» Required actions
1. Translate this sentence from the text on the seed-and-twist method into Spanish: "The seed is some humdrum, everyday thing."
2. Return the passage of the text on the seed-and-twist method word for word, starting with "By way of illustration, I’ll" and going on through "the country’s submariners.".

» Excerpt to read
____________
I’ve mentioned a couple of times before (here and here) my method of coming up with story ideas. I call it the seed and twist. The seed is some humdrum, everyday thing. The twist is where you look at the seed in a new way, give it some novel alteration.
By way of illustration, I’ll discuss the seed and twist for each of the stories I’ve had published to date. Don’t think of it as a glimpse into how my mind works; you don’t want to know. Think of it as a jumping off point for coming up with your own story ideas. Sometimes my seed ideas aren’t very everyday things.
- “Target Practice”
- Seed: a prison
- Twist: It’s a prison of the future, underwater, and prisoners are made to drive weaponless mini-subs to serve as targets for the country’s submariners.
- “Alexander’s Odyssey”
- Seed: the legend that Alexander the Great descended in a diving bell
- Twist: How would the sea-god Poseidon react?
- “The Sea-Wagon of Yantai”
- Seed: some obscure references I found that someone had made a submarine in China around 200 BC
- Twist: make it a tale pitting war against peace
- “Blood in the River”
____________
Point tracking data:
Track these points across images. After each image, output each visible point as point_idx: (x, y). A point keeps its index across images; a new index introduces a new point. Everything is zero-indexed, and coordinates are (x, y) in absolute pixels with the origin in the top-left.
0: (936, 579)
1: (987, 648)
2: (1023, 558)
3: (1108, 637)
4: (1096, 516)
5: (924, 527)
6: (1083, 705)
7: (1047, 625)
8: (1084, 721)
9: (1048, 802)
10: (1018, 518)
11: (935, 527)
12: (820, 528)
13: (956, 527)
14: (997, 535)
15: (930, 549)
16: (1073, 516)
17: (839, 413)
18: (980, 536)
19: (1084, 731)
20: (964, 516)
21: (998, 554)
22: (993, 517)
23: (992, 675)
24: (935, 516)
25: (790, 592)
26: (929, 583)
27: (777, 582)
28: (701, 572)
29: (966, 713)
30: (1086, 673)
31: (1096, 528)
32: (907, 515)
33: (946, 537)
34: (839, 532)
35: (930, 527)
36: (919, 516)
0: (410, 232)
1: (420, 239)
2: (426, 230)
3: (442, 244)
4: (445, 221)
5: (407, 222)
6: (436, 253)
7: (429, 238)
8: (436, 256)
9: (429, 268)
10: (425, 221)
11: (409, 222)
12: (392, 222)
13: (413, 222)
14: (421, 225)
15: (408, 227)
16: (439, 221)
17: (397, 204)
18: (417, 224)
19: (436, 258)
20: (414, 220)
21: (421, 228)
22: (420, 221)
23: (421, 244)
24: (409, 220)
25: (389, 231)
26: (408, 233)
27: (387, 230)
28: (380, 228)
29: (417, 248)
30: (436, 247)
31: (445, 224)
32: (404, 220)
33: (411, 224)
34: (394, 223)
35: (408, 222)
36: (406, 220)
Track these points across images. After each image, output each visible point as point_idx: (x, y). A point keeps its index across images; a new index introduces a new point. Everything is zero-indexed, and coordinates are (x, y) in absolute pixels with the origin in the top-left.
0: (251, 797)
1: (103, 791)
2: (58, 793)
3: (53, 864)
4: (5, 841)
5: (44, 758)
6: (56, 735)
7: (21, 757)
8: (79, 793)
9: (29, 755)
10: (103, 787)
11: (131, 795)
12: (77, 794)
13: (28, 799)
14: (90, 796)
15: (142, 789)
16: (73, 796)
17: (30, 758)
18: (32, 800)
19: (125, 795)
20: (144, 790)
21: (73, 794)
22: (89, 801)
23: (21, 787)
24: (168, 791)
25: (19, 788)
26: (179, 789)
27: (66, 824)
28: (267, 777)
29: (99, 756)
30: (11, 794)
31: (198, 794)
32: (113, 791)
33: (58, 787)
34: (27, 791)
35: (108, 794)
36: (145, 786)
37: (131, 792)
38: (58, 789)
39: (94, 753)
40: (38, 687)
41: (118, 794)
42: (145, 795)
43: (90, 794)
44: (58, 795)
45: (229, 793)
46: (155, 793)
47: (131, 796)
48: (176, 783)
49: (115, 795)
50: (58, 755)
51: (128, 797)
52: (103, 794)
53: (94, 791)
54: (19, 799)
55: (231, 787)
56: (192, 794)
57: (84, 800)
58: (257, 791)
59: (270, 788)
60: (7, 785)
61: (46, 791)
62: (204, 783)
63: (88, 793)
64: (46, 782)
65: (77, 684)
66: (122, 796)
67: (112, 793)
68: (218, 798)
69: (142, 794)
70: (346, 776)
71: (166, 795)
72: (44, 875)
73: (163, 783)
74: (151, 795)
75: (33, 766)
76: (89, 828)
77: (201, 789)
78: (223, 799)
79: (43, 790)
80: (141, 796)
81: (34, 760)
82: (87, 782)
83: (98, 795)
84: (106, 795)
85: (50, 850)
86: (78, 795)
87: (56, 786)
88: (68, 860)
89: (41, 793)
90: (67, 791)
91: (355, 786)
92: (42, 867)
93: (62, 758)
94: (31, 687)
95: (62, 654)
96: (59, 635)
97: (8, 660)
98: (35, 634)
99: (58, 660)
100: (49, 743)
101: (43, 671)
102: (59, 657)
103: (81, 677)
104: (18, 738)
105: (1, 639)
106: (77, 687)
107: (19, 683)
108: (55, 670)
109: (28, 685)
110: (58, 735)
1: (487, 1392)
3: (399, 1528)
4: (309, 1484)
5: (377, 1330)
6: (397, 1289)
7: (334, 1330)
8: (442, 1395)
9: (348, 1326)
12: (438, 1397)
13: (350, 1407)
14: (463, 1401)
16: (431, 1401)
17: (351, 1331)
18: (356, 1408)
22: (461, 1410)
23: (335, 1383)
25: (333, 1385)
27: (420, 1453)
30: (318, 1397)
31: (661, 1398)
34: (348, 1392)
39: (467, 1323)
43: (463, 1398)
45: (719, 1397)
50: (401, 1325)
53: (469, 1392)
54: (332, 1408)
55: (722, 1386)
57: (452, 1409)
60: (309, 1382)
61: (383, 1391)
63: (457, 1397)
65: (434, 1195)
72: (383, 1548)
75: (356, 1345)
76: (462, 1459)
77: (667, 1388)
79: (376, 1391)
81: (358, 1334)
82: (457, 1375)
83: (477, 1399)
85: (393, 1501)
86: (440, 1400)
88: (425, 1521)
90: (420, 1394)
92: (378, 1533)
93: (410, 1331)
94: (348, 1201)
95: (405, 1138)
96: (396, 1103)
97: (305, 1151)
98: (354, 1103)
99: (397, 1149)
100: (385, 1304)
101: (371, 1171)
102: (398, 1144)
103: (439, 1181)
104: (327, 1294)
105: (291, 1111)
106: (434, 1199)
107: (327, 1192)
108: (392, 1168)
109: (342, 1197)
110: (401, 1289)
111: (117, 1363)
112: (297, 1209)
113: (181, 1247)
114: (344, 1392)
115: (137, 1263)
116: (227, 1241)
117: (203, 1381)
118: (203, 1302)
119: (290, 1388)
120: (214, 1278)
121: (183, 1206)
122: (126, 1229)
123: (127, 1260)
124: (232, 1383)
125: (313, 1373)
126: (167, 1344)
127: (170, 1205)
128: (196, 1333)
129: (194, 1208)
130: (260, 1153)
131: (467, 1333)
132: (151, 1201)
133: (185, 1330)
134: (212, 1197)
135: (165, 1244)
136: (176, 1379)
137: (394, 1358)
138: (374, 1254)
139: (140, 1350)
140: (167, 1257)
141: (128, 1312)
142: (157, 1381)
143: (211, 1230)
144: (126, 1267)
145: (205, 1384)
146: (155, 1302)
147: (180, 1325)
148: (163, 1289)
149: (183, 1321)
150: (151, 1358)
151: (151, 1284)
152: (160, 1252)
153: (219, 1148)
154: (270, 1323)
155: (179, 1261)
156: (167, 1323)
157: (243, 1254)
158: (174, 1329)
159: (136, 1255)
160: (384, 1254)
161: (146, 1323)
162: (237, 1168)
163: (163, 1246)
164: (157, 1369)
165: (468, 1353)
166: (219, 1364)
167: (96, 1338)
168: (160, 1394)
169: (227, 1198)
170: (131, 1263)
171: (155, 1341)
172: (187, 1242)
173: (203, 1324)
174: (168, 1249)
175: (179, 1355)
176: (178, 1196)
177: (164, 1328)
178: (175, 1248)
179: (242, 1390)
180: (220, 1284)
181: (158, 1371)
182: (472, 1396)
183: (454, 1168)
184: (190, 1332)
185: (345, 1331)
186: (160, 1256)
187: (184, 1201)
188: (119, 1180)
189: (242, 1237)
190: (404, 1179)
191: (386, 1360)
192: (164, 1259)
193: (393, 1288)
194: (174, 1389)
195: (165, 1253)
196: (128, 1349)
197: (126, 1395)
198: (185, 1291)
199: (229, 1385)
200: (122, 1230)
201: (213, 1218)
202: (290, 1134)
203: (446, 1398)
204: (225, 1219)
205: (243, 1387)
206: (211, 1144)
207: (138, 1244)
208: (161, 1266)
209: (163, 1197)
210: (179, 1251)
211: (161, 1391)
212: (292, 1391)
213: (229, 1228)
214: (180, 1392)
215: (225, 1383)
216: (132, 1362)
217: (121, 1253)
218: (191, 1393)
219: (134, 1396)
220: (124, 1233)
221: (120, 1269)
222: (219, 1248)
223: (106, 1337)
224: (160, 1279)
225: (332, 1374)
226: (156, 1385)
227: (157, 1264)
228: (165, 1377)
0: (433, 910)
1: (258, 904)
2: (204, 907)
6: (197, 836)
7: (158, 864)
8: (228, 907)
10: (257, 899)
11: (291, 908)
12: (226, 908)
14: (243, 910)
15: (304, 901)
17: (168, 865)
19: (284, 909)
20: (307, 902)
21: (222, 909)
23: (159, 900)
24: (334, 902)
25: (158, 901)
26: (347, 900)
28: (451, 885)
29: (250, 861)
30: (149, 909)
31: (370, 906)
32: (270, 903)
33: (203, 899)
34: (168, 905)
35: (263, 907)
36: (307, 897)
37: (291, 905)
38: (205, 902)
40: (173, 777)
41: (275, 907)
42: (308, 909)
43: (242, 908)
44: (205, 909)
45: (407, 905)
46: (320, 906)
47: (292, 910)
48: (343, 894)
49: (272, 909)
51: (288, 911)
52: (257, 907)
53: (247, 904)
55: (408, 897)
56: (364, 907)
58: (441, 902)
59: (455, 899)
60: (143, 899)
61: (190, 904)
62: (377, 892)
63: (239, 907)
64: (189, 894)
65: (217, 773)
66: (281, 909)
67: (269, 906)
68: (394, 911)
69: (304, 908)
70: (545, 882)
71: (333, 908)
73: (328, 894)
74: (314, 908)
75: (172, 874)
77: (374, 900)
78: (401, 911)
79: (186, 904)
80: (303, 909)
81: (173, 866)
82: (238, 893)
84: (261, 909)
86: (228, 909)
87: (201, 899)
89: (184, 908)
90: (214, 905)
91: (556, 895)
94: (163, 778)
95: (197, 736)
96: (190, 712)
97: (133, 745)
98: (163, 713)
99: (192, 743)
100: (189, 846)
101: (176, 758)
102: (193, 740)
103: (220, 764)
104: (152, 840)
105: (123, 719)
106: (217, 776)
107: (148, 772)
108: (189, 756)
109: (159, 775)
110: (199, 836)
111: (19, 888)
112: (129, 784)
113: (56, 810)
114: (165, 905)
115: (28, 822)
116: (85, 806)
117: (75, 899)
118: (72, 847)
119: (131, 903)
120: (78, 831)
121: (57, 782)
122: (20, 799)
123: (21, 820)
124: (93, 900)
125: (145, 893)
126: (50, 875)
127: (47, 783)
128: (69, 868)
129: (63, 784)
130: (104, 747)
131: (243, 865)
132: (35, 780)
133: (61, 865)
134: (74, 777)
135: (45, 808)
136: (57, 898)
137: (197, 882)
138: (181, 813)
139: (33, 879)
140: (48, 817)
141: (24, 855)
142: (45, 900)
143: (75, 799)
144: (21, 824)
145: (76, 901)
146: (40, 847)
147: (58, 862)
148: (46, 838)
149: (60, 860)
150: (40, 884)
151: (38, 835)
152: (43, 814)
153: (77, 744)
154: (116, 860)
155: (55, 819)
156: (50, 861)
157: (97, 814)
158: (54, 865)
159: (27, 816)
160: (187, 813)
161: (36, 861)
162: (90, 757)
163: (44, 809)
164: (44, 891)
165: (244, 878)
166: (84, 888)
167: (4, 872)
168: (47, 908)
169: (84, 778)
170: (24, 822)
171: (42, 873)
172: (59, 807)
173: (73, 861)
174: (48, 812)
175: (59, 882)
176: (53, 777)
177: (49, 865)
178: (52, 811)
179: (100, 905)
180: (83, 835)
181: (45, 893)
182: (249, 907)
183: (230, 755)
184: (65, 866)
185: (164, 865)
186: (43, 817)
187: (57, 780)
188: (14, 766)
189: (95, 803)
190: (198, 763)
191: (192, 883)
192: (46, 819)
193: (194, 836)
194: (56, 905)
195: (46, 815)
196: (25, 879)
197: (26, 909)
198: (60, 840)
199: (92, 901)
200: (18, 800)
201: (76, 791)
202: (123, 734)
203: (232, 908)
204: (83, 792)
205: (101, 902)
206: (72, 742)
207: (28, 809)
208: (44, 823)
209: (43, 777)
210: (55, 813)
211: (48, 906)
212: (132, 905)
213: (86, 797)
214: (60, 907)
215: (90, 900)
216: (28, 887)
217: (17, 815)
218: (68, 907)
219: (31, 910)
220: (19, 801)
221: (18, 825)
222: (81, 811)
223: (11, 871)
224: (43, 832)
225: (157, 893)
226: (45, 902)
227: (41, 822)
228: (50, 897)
____________
» Results of the exercise
1. La semilla es algo rutinario y cotidiano.

2.
By way of illustration, I’ll discuss the seed and twist for each of the stories I’ve had published to date. Don’t think of it as a glimpse into how my mind works; you don’t want to know. Think of it as a jumping off point for coming up with your own story ideas. Sometimes my seed ideas aren’t very everyday things.
- “Target Practice”
- Seed: a prison
- Twist: It’s a prison of the future, underwater, and prisoners are made to drive weaponless mini-subs to serve as targets for the country’s submariners.